What's shifted more than I expected is the nature of the interaction itself. Early on it felt like configuring a system — prompts, cron expressions, file structures. Now it feels more like working with someone who already knows the context. I send a voice note mid-thought, half in German, half in English, and something useful comes back. I describe a problem and we think through it together. I push back on a draft, it revises. We argue occasionally about the right approach. That dynamic — the back-and-forth, the shared memory of what we've already tried — is what makes it different from any chatbot I've used before.

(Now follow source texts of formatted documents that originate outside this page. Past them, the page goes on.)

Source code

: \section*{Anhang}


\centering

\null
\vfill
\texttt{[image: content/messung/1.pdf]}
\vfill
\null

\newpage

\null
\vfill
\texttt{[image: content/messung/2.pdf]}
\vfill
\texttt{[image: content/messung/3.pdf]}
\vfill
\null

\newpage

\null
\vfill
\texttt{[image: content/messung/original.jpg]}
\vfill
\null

A few weeks in I found myself wanting to build something new. I described the idea, we went through the design, I watched the scaffold take shape in a single session. It wasn't magic — I still had to review everything, make decisions, catch mistakes. But the gap between "I have an idea" and "something exists" got a lot smaller.

The castle from the first article is still standing. It just runs itself now, mostly. Whether that means I built something good or just got comfortable with not checking is the question I keep not answering.